* _What you need to do_: This task calls for every entry below to be repeated exactly, without the pictures.

[Source information]

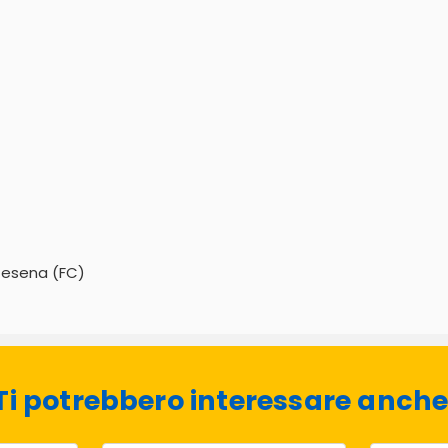
 Cesena (FC)
Ti potrebbero interessare anche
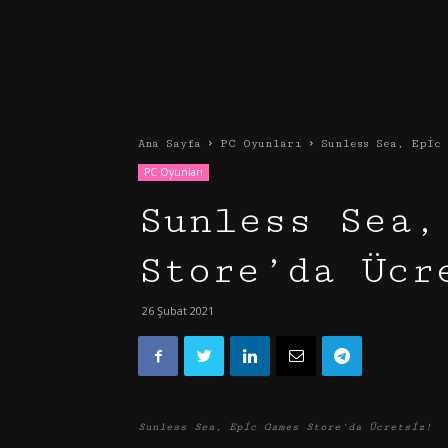
Ana Sayfa
PC Oyunları
Sunless Sea, Epic 
PC Oyunları
Sunless Sea,
Store’da Ücr
26 Şubat 2021
Sunless Sea, Epic Games Store'da Ücretsiz!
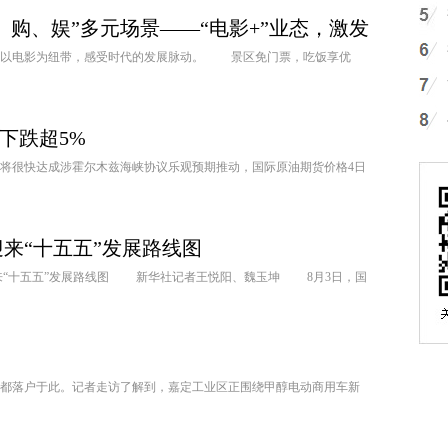
、购、娱”多元场景——“电影+”业态，激发
以电影为纽带，感受时代的发展脉动。 景区免门票，吃饭享优
下跌超5%
或将很快达成涉霍尔木兹海峡协议乐观预期推动，国际原油期货价格4日
来“十五五”发展路线图
来“十五五”发展路线图 新华社记者王悦阳、魏玉坤 8月3日，国
落户于此。记者走访了解到，嘉定工业区正围绕甲醇电动商用车新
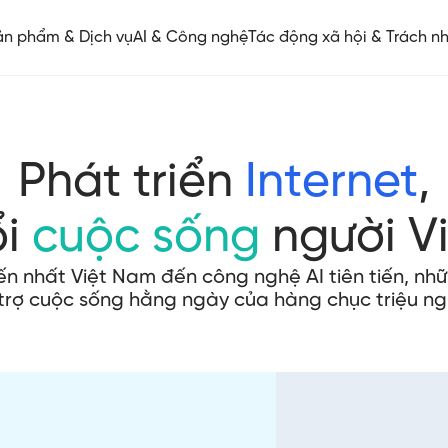
ản phẩm & Dịch vụ
AI & Công nghệ
Tác động xã hội & Trách n
Phát triển
Internet
,
ổi
cuộc sống
người V
iến nhất Việt Nam đến công nghệ AI tiên tiến, n
trợ cuộc sống hằng ngày của hàng chục triệu ng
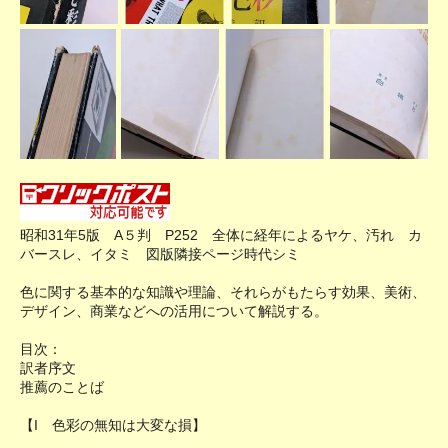
昭和31年5版 A５判 P252 全体に経年によるヤケ、汚れ カ
バースレ、イタミ 図版隣接ページ時代シミ
色に関する基本的な知識や理論、それらがもたらす効果、美術、
デザイン、商業などへの活用について解説する。
目次：
訳者序文
推薦のことば
【I 色彩の無知は大変な損】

[/Source information]

* _Response to this exercise_:
 Cesena (FC)
Ti potrebbero interessare anche
Ana Sayfa
PC Oyunları
Sunless Sea, Epic 
PC Oyunları
Sunless Sea,
Store’da Ücr
26 Şubat 2021
Sunless Sea, Epic Games Store'da Ücretsiz!
、购、娱”多元场景——“电影+”业态，激发
以电影为纽带，感受时代的发展脉动。 景区免门票，吃饭享优
下跌超5%
或将很快达成涉霍尔木兹海峡协议乐观预期推动，国际原油期货价格4日
来“十五五”发展路线图
来“十五五”发展路线图 新华社记者王悦阳、魏玉坤 8月3日，国
落户于此。记者走访了解到，嘉定工业区正围绕甲醇电动商用车新
ản phẩm & Dịch vụ
AI & Công nghệ
Tác động xã hội & Trách n
Phát triển
Internet
,
ổi
cuộc sống
người V
iến nhất Việt Nam đến công nghệ AI tiên tiến, n
trợ cuộc sống hằng ngày của hàng chục triệu ng
昭和31年5版 A５判 P252 全体に経年によるヤケ、汚れ カ
バースレ、イタミ 図版隣接ページ時代シミ
色に関する基本的な知識や理論、それらがもたらす効果、美術、
デザイン、商業などへの活用について解説する。
目次：
訳者序文
推薦のことば
【I 色彩の無知は大変な損】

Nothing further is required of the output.